Dans une lettre adressée à la communauté catholique et à tous les Maliens de bonne volonté, à l’occasion des élections générales de 2018, les évêques du Mali, invitent les uns et les autres (appelés dans la lettre par le nom de Théodule, à une remise en cause. Car, le changement ne peut venir que par chacun de nous avec la Bénédiction de Dieu. Lisez !
«Mon cher Théodule,
A chaque élection générale, il est d’usage que moi, Conférence Episcopale du Mali regroupant les évêques de notre pays, je m’adresse à vous que j’appelle Communauté catholique et à tous les Maliens de bonne volonté.
Dans ma lettre pastorale de 2002, je t’appelais affectueusement Théophile c’est à dire Amoureux de Dieu. Cette année, j’ai décidé de te nommer Théodule, qui veut dire Serviteur de Dieu, Esclave de Dieu. Donc, Cher Théodule, ou le Coran, ou la Bible ou les lois des ancêtres en main et dans le cœur, écoute-moi.
Hier, dans mes quatre premières lettres du genre, celles de 1997, 2002, 2007 et 2013, j’avais mis essentiellement l’accent sur l’importance du vote, la représentation utile, le comment faire la politique autrement, la réconciliation, et la consolidation de l’unité nationale. Ainsi, en 2013, pour la réussite des élections, je t’invitais à plus de solidarité agissante pour que le Mali soit vraiment « un seul Peuple » qui a « un seul But » et
« Une seule Foi ». Aujourd’hui, je t’invite à laisser Dieu façonner en toi une mentalité nouvelle pour un Mali nouveau. Cet appel est pressant pour deux raisons : La première est que 2018 marque le cent-trentième anniversaire de l’Eglise au Mali. Rappelle-toi que dès l’indépendance du Mali, l’Eglise a épousé les causes du pays. Elle a cheminé avec lui et apporté sa contribution à la construction de l’édifice national à travers son engagement, ses actions et ses messages de paix, de conversion et de justice sociale. La seconde est que 2018 est une année d’élections générales au Mali. La coïncidence entre ces deux évènements me commande de prendre la parole pour me prononcer sur lesdites élections à venir. Ce, d’autant plus que, depuis 2012, tu marches sur des braises. C’est pourquoi moi, les évêques du Mali comme un seul homme, je prends le risque de te parler en toute franchise au lieu de me taire. Je veux ainsi contribuer à l’apaisement du climat social et politique. Ecoute mes trois paroles : tes avancées, tes défis actuels, débout sur les remparts.

- Activité A -
Remplacez « évêques » par « pasteurs » en recopiant la lettre des évêques du Mali, en commençant par « Dans une lettre » et en terminant par « le cœur, écoute-moi. ».
- Activité B -
D'après la lettre des évêques du Mali, quel anniversaire de l'Église au Mali l'année 2018 marque-t-elle ?
- Activité C -
Poursuivez la lettre des évêques du Mali à partir de la dernière phrase.
Les lignes ci-dessous ne jouent aucun rôle ici.

Questions de quiz à partir de graphiques

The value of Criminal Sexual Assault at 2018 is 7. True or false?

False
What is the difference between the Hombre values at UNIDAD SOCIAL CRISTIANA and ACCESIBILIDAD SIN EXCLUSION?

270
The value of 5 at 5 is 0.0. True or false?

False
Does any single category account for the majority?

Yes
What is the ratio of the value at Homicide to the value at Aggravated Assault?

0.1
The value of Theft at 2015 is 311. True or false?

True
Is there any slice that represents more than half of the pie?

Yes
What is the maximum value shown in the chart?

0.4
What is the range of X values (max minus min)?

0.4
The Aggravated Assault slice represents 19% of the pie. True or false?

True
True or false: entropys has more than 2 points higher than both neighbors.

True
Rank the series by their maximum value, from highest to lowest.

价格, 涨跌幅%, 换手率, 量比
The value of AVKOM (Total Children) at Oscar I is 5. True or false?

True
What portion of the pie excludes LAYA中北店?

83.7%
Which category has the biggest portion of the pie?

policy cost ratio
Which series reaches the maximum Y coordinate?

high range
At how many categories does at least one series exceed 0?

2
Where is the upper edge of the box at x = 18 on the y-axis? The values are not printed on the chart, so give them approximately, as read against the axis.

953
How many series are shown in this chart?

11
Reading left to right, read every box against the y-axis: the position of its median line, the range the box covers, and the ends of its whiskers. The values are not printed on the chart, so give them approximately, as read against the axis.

- Réponse A -
Dans une lettre adressée à la communauté catholique et à tous les Maliens de bonne volonté, à l’occasion des élections générales de 2018, les pasteurs du Mali, invitent les uns et les autres (appelés dans la lettre par le nom de Théodule, à une remise en cause. Car, le changement ne peut venir que par chacun de nous avec la Bénédiction de Dieu. Lisez !
«Mon cher Théodule,
A chaque élection générale, il est d’usage que moi, Conférence Episcopale du Mali regroupant les pasteurs de notre pays, je m’adresse à vous que j’appelle Communauté catholique et à tous les Maliens de bonne volonté.
Dans ma lettre pastorale de 2002, je t’appelais affectueusement Théophile c’est à dire Amoureux de Dieu. Cette année, j’ai décidé de te nommer Théodule, qui veut dire Serviteur de Dieu, Esclave de Dieu. Donc, Cher Théodule, ou le Coran, ou la Bible ou les lois des ancêtres en main et dans le cœur, écoute-moi.

- Réponse B -
Le cent-trentième anniversaire de l'Église au Mali.

- Réponse C -
Ma première parole : tes avancées
Malgré la situation difficile que tu vis, je constate des avancées depuis ma dernière lettre, qui sont entre autres : la signature de l’Accord pour la paix et la réconciliation au Mali issu du processus d’Alger, la tenue de la rencontre d’entente nationale, l’élaboration de la charte pour la paix, l’unité et la réconciliation nationale, la mise en place des autorités intérimaires dans certaines régions du Nord, la collaboration entre les parties signataires de l’Accord malgré les difficultés, l’organisation et la tenue d’élections régulières malgré quelques reports, le positionnement de certaines organisations de la société civile dans l’observation du processus électoral au Mali et la collaboration positive avec les organisations internationales et les pays amis pour ta sortie de crise. Malgré ces efforts notables, tu as encore beaucoup de défis à relever.
Ma deuxième parole : tes défis actuels
Les avancées que tu as réalisées ne doivent pas te voiler la face sur tes difficultés actuelles. Es-tu « débout sur les remparts » ? Es-tu « résolu » de mourir pour le Mali ? Es-tu prêt à te sacrifier pour la liberté, l’unité nationale, l’intégrité territoriale, la souveraineté de l’Etat, sa forme républicaine et son caractère laïc ? Ainsi, je vois chez toi, des insuffisances qui sont autant de défis à relever.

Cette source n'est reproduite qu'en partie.